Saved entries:
※ ※ ※
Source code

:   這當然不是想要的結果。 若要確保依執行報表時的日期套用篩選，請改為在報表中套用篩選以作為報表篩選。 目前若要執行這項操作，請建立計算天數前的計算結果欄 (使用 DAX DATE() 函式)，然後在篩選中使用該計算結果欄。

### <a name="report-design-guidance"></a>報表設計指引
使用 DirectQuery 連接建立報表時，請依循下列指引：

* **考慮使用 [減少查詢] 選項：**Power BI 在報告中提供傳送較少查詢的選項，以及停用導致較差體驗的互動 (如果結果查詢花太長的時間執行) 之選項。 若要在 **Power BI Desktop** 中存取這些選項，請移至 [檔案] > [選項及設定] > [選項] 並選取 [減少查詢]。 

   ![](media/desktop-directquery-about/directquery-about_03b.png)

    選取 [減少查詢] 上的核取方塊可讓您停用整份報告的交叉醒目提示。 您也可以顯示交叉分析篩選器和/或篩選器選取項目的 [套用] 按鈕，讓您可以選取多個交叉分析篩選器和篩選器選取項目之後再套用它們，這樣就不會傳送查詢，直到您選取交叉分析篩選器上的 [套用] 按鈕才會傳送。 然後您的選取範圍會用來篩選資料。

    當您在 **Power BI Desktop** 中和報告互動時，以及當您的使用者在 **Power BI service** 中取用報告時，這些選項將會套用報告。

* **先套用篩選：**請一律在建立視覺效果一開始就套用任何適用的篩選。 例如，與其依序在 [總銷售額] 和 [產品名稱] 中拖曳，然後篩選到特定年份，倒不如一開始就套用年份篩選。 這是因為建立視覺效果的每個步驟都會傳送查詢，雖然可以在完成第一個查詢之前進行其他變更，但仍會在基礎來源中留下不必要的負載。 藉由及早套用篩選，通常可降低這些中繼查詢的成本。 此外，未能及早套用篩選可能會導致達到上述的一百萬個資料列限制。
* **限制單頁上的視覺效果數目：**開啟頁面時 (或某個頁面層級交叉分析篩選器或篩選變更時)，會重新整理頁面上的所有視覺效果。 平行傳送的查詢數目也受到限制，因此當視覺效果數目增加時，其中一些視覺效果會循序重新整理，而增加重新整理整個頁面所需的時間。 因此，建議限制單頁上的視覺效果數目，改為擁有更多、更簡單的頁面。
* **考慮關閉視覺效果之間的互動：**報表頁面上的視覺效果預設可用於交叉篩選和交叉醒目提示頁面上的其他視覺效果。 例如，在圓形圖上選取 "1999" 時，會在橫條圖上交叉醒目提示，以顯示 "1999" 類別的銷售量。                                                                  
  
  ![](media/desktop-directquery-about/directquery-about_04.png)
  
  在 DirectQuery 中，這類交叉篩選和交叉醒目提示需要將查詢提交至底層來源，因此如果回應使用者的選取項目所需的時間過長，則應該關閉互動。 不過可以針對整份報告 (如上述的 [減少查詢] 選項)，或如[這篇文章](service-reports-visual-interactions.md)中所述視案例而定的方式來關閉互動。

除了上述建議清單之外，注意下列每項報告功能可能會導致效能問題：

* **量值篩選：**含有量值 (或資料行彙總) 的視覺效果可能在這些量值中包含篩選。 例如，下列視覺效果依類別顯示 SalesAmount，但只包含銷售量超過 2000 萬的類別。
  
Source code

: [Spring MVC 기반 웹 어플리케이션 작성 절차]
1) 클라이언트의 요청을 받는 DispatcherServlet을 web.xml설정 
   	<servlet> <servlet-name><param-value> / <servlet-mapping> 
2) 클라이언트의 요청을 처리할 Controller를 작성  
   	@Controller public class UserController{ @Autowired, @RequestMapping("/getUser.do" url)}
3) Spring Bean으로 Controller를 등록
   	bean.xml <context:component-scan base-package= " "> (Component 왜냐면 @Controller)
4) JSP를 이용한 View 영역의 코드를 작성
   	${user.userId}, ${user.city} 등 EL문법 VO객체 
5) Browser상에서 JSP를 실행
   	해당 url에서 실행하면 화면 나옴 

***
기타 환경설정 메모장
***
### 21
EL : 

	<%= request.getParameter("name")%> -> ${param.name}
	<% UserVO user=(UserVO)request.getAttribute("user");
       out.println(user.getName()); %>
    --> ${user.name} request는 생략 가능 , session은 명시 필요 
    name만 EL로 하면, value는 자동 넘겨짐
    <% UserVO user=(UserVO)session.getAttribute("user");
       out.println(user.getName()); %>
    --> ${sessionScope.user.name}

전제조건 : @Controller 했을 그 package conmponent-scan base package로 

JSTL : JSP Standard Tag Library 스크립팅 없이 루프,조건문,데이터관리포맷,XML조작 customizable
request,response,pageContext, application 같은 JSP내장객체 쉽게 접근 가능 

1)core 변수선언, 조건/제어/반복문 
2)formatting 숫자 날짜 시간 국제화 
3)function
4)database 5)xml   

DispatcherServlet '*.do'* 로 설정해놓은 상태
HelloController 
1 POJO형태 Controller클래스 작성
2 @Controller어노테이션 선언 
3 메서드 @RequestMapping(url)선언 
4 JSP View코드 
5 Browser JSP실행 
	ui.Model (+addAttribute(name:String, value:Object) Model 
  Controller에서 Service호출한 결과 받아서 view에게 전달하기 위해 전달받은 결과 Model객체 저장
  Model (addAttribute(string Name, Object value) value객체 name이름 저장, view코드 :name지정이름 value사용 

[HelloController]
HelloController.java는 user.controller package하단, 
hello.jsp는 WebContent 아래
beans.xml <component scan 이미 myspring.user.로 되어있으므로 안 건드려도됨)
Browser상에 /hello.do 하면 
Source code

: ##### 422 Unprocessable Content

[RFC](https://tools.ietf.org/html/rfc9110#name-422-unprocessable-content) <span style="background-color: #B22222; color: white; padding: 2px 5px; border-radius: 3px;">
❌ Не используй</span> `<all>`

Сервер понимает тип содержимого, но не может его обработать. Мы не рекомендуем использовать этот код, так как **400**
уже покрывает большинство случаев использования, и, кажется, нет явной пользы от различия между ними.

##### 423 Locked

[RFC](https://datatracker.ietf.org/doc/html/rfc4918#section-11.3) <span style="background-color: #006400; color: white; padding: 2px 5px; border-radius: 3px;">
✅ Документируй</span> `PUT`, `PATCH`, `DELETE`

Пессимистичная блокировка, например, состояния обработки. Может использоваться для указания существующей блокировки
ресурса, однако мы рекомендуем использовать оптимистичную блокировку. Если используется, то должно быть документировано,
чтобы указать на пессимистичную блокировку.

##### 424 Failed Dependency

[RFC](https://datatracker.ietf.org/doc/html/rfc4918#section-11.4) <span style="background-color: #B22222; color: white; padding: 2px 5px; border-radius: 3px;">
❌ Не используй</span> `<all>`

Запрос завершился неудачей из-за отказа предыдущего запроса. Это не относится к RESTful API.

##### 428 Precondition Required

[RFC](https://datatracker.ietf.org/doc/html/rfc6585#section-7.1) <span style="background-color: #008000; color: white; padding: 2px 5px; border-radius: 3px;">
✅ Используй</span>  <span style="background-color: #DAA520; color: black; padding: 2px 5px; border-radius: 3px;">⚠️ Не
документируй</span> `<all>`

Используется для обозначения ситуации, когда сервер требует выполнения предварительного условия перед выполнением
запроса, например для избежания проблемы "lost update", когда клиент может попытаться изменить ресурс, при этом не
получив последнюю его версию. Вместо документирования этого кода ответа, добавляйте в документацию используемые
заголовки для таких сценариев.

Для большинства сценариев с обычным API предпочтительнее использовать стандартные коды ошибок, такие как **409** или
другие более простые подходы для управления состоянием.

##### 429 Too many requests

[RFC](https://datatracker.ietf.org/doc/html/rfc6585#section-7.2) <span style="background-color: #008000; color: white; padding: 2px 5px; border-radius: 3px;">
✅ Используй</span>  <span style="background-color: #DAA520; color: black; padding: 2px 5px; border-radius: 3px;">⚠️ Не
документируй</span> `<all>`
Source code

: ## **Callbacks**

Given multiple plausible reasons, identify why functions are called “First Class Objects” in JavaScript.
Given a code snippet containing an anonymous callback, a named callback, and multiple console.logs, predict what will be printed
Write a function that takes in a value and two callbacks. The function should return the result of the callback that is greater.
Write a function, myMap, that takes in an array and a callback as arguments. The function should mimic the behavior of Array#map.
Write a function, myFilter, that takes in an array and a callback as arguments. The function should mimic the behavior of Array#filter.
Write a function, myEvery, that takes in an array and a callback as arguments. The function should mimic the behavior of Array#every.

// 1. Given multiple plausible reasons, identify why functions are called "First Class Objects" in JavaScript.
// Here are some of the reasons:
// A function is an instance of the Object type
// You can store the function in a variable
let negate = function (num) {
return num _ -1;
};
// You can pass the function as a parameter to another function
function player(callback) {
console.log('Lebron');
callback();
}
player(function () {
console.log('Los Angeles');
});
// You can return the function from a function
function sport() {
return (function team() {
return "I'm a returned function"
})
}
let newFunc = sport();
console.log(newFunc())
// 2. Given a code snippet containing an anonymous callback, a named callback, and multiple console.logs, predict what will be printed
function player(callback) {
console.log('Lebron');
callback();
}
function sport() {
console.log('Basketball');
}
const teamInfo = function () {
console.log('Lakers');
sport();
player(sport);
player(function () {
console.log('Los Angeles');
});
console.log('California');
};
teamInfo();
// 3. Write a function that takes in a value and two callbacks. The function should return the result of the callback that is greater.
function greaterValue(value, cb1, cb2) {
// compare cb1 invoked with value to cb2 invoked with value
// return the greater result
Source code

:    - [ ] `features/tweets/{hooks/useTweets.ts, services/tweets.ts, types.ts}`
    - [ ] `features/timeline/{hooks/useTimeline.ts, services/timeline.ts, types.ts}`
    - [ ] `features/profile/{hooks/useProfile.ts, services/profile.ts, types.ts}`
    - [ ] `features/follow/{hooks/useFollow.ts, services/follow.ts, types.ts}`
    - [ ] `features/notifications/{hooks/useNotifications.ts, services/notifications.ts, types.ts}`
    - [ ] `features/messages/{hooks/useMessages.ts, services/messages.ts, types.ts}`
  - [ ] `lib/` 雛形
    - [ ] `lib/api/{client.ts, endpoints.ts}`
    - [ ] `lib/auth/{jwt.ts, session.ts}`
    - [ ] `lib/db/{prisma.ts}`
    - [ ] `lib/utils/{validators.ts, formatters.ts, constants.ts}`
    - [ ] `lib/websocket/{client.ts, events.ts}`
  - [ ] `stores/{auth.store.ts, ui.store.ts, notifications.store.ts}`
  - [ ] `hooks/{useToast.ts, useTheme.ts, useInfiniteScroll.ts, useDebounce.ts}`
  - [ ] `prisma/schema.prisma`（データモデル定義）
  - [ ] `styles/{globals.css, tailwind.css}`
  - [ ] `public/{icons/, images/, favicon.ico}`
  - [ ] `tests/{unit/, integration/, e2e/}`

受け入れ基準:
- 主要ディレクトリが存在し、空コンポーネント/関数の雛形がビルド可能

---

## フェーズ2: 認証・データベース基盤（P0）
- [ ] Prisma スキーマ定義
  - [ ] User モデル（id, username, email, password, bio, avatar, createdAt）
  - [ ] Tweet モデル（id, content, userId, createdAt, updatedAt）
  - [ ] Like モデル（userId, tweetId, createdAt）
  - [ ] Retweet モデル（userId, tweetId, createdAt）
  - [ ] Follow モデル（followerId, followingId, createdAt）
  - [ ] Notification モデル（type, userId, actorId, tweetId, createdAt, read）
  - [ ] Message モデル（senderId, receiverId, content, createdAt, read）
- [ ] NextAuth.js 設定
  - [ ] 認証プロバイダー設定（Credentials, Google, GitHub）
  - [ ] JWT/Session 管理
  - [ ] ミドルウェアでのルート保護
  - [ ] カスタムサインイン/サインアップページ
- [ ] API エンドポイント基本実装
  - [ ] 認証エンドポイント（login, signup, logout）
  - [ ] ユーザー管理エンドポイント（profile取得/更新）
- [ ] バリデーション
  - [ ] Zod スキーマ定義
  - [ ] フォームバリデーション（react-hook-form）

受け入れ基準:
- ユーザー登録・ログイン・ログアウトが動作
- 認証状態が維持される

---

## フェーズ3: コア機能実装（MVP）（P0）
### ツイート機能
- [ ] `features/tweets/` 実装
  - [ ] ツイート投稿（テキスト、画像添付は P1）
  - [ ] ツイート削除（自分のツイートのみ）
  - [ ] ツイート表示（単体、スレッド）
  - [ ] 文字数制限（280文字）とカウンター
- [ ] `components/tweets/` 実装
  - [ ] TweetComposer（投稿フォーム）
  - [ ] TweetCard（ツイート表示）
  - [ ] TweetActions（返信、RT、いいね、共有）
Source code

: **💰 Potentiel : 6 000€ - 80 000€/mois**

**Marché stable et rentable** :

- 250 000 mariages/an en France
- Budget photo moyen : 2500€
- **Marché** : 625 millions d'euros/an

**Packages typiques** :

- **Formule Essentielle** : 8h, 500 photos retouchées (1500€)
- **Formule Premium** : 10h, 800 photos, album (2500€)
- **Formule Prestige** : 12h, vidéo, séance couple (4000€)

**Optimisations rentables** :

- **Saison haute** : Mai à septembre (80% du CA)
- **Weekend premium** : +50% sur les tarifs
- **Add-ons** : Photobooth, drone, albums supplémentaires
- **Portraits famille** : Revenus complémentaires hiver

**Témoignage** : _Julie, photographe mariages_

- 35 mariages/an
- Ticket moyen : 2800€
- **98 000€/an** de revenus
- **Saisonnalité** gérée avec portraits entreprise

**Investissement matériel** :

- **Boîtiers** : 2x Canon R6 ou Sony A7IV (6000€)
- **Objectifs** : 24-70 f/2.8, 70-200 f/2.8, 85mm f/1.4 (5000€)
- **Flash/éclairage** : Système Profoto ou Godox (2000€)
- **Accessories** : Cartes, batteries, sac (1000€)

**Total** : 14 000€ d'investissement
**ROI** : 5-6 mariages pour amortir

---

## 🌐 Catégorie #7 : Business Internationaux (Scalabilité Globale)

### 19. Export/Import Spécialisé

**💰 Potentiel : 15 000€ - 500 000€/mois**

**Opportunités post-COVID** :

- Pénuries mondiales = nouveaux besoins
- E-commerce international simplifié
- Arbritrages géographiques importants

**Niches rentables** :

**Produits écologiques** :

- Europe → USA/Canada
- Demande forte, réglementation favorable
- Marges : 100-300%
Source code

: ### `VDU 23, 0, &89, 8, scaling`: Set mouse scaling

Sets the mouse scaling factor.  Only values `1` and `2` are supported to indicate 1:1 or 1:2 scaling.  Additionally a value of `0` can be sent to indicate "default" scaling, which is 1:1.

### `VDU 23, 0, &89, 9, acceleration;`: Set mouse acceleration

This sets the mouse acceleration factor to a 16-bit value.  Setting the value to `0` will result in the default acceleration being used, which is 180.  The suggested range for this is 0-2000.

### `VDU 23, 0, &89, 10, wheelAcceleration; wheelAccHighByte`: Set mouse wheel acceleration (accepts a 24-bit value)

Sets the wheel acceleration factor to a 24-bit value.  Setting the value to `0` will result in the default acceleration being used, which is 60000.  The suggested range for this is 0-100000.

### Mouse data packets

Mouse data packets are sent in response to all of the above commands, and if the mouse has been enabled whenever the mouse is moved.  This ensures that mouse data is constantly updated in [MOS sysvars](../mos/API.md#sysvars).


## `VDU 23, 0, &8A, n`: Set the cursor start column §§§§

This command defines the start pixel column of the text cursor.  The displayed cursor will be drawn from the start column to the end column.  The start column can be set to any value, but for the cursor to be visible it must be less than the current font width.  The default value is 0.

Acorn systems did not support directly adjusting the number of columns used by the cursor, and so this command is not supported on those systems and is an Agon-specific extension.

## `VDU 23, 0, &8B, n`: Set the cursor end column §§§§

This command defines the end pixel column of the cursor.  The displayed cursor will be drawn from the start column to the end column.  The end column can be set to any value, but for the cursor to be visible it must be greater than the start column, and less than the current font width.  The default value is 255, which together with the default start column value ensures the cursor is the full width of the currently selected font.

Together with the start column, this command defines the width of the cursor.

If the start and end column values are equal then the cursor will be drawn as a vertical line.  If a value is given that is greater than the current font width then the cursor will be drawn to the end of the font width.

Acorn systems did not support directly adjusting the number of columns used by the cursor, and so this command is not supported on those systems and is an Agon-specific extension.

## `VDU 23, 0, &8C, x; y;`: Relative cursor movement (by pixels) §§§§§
※ ※ ※
The problem: Make a list of all lines in the data that contain "addAttribute".

Written response:
	ui.Model (+addAttribute(name:String, value:Object) Model 
  Model (addAttribute(string Name, Object value) value객체 name이름 저장, view코드 :name지정이름 value사용 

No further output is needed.